Objectives: To clarify the efficacy and safety of switching immunosuppressive drugs and to identify the predictive factors for treatment failure after switching in patients with systemic lupus erythematosus (SLE).
Methods: We retrospectively evaluated patients with SLE who switched immunosuppressive drugs for any reason in our hospital between 2015 and 2020. The efficacy endpoints were the change in SLE Disease Activity Index 2000 (SLEDAI) score, prednisolone dose, and disease status over 12 months, as well as treatment continuation rates. The safety endpoint was the frequency of adverse events over 1 year before and after switching. Cox hazard regression analyses were used to identify the predictive factors for treatment failure.
Results: Thirty-nine patients (age, 41.5±12.6 years; 35 women, 4 men) were analysed. The SLEDAI score and prednisolone dose were significantly reduced after switching, with few disease exacerbations over 12 months. The 1- and 2-year continuation rates were 71.4% and 62.3%, respectively. The frequency of adverse events was similar in the year before and after switching the drug.
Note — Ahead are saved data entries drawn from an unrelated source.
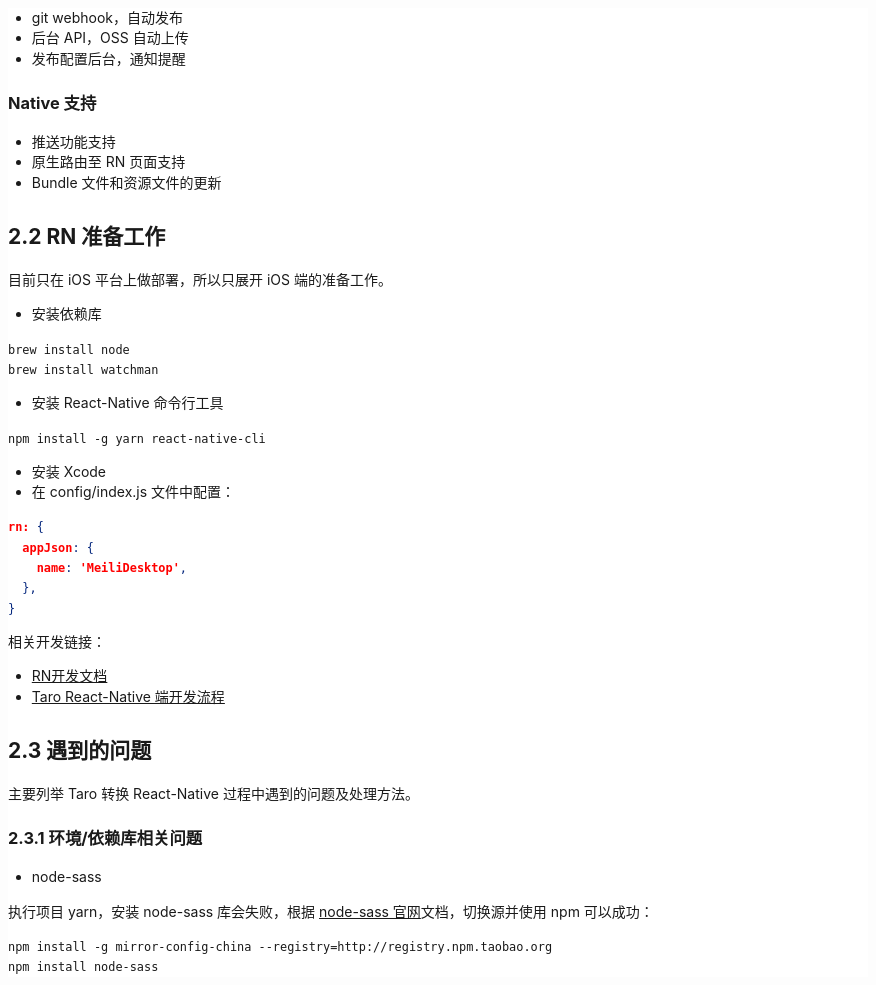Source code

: - git webhook，自动发布
- 后台 API，OSS 自动上传
- 发布配置后台，通知提醒

### Native 支持

- 推送功能支持
- 原生路由至 RN 页面支持
- Bundle 文件和资源文件的更新

## 2.2 RN 准备工作

目前只在 iOS 平台上做部署，所以只展开 iOS 端的准备工作。

- 安装依赖库

```shell
brew install node
brew install watchman
```

- 安装 React-Native 命令行工具

```shell
npm install -g yarn react-native-cli
```

- 安装 Xcode
- 在 config/index.js 文件中配置：

```json
rn: {
  appJson: {
    name: 'MeiliDesktop',
  },
}
```

相关开发链接：

- [RN开发文档](https://reactnative.cn/docs/getting-started/)
- [Taro React-Native 端开发流程](https://taro-docs.jd.com/taro/docs/react-native.html)

## 2.3 遇到的问题

主要列举 Taro 转换 React-Native 过程中遇到的问题及处理方法。

### 2.3.1 环境/依赖库相关问题

- node-sass

执行项目 yarn，安装 node-sass 库会失败，根据 [node-sass 官网](https://www.npmjs.com/package/node-sass/v/4.9.1)文档，切换源并使用 npm 可以成功：

```
npm install -g mirror-config-china --registry=http://registry.npm.taobao.org
npm install node-sass
```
Drug switching due to inadequate efficacy was a predictive factor of less likely treatment failure.
Conclusions: Immunosuppressive drug switching led to reduced disease activity and decreased glucocorticoid dose without disease exacerbations and severe adverse events.
Keywords: continuation rate; drug switching; immunosuppressive drugs; mycophenolate mofetil; systemic lupus erythematosus; tacrolimus.